- GOAL
Reproduce every line of the listing below word for word, leaving out the pictures.

── DATASET EXCERPTS

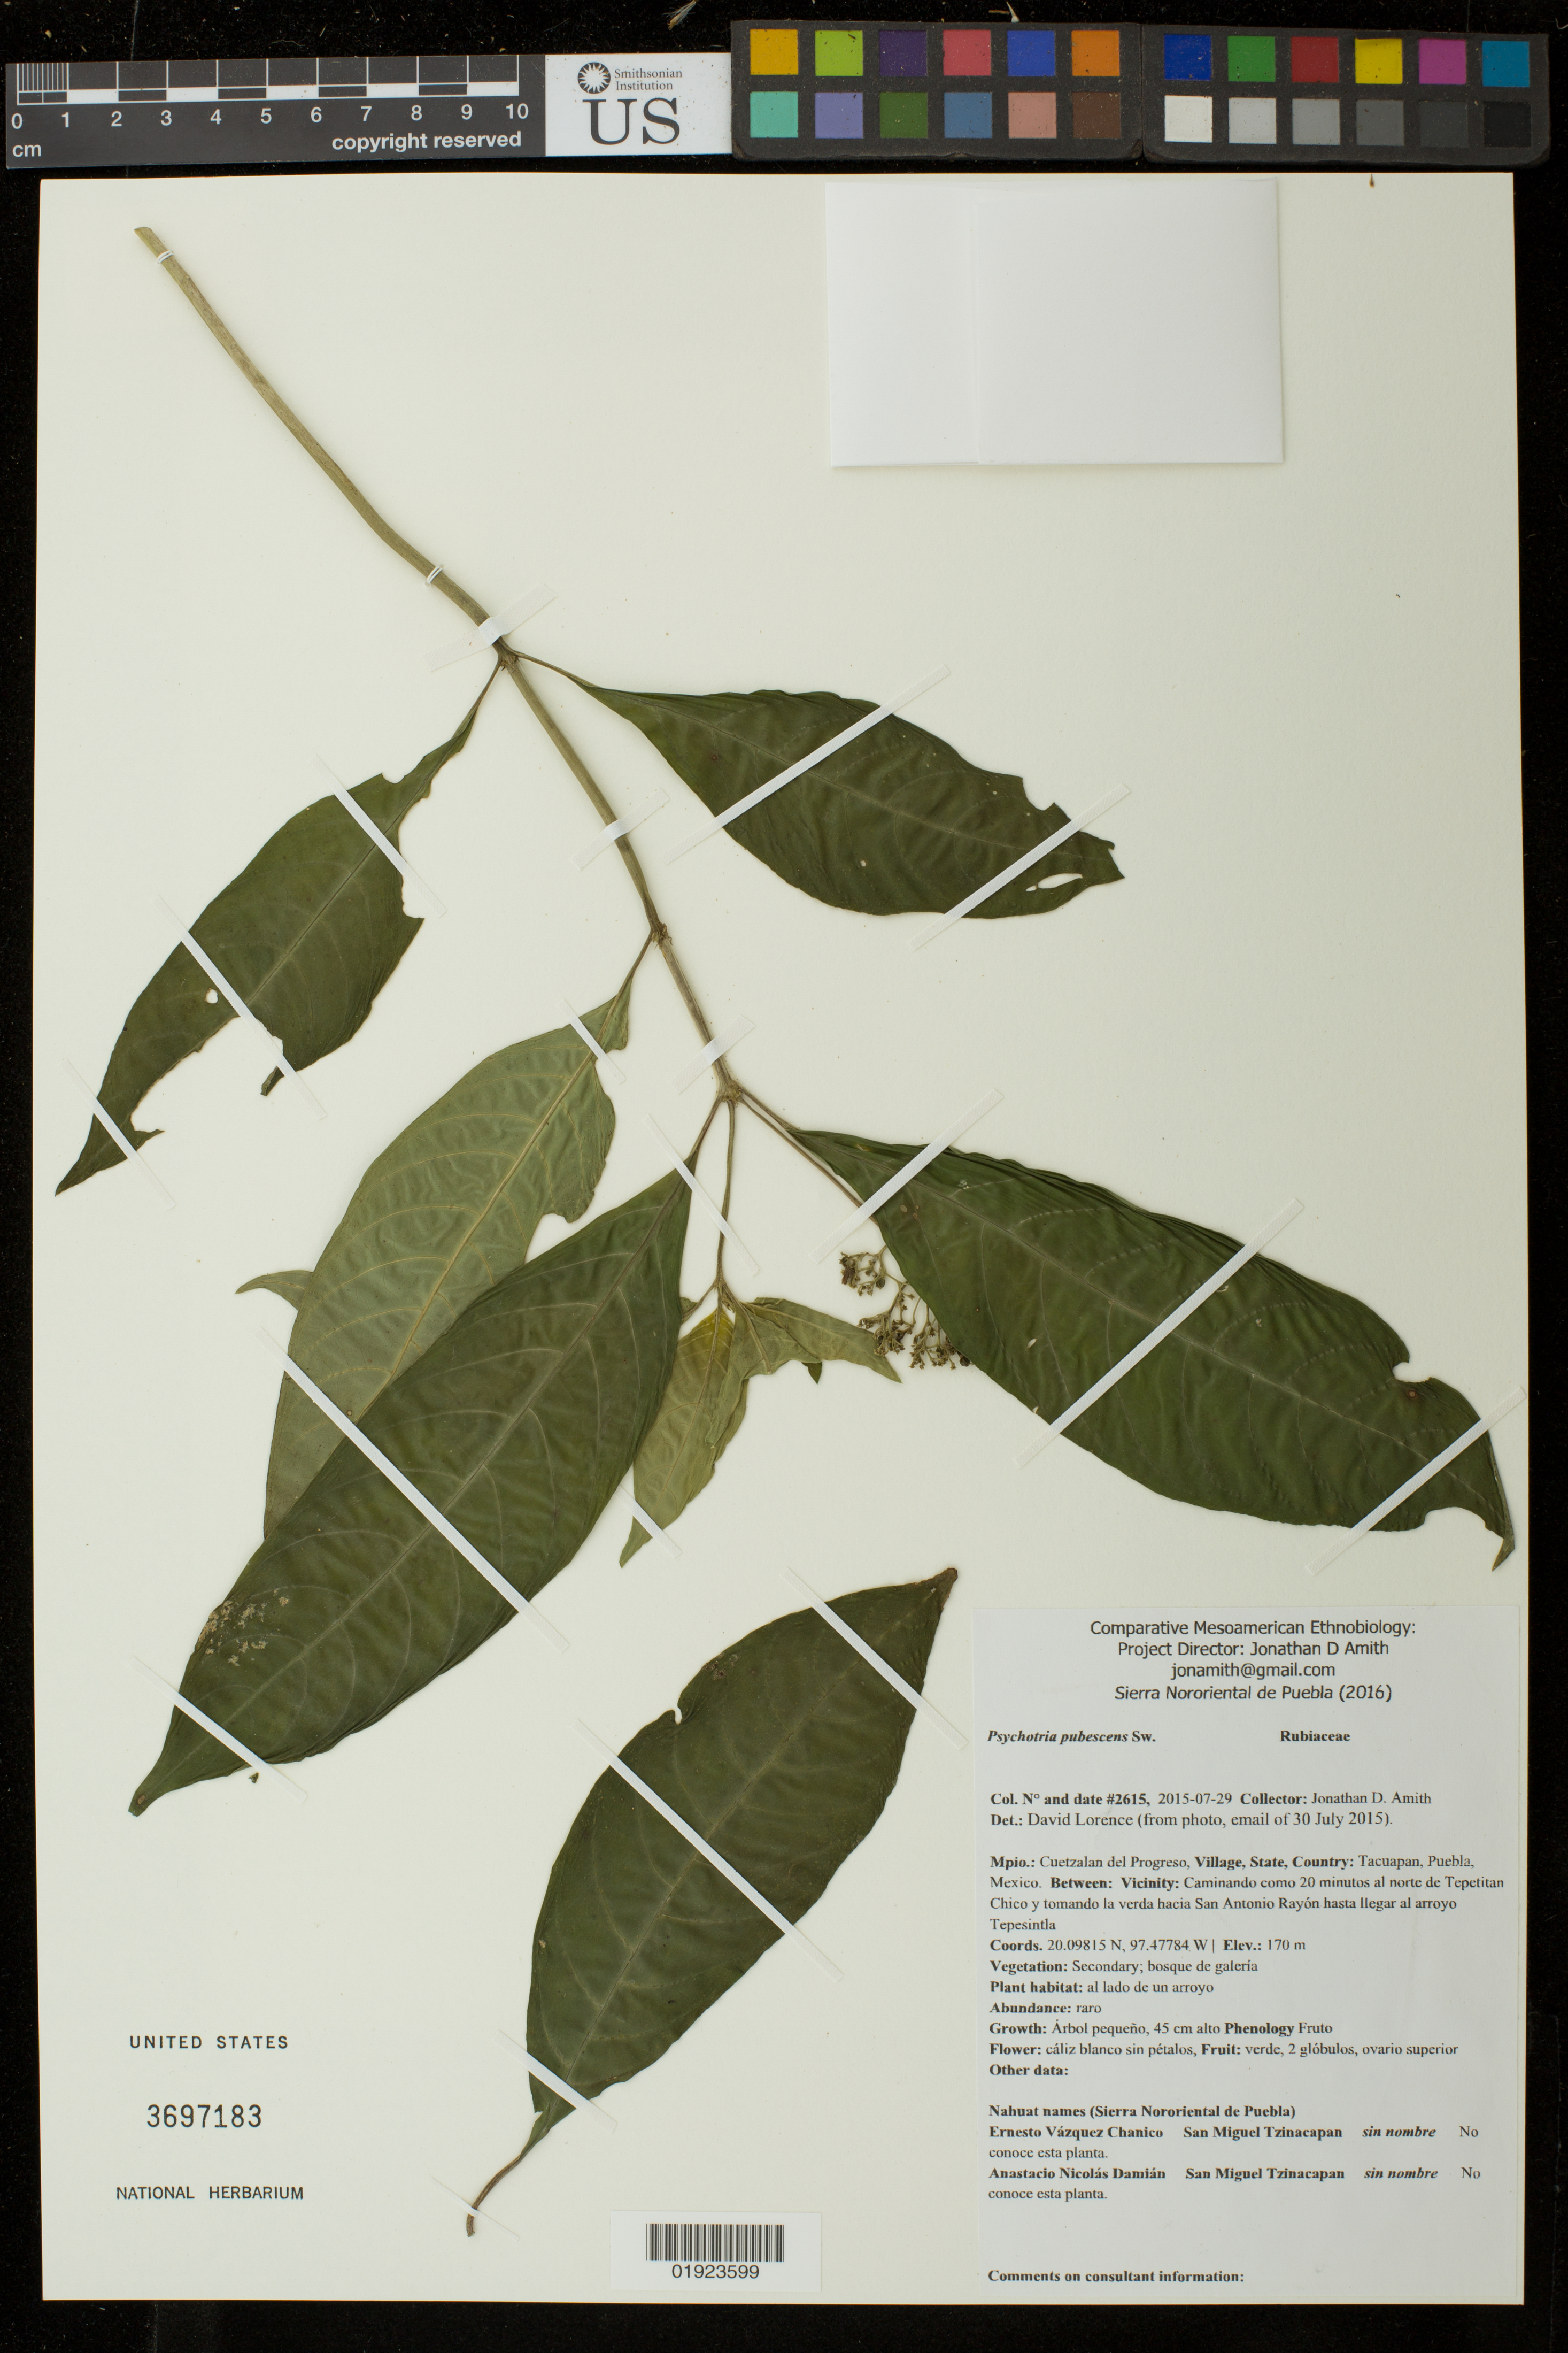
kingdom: Plantae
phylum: Tracheophyta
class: Magnoliopsida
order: Gentianales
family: Rubiaceae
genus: Psychotria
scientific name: Psychotria pubescens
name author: Sw.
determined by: Lorence, D.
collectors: J. D. Amith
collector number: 2615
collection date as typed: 2015-07-29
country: Mexico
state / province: Puebla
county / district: Cuetzalan del Progreso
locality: Tacuapan, Puebla, Mexico, Caminando como 20 minutos al norte de Tepetitan Chico y tomando la verda hacia San Antonio Rayon hasta Ilegar al arroyo Tepesintla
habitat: Secondary; bosque de galeria, al lado de un arroyo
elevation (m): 170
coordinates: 20.09815N, 97.47784W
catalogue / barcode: US 3697183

────

- IN RESPONSE
kingdom: Plantae
phylum: Tracheophyta
class: Magnoliopsida
order: Gentianales
family: Rubiaceae
genus: Psychotria
scientific name: Psychotria pubescens
name author: Sw.
determined by: Lorence, D.
collectors: J. D. Amith
collector number: 2615
collection date as typed: 2015-07-29
country: Mexico
state / province: Puebla
county / district: Cuetzalan del Progreso
locality: Tacuapan, Puebla, Mexico, Caminando como 20 minutos al norte de Tepetitan Chico y tomando la verda hacia San Antonio Rayon hasta Ilegar al arroyo Tepesintla
habitat: Secondary; bosque de galeria, al lado de un arroyo
elevation (m): 170
coordinates: 20.09815N, 97.47784W
catalogue / barcode: US 3697183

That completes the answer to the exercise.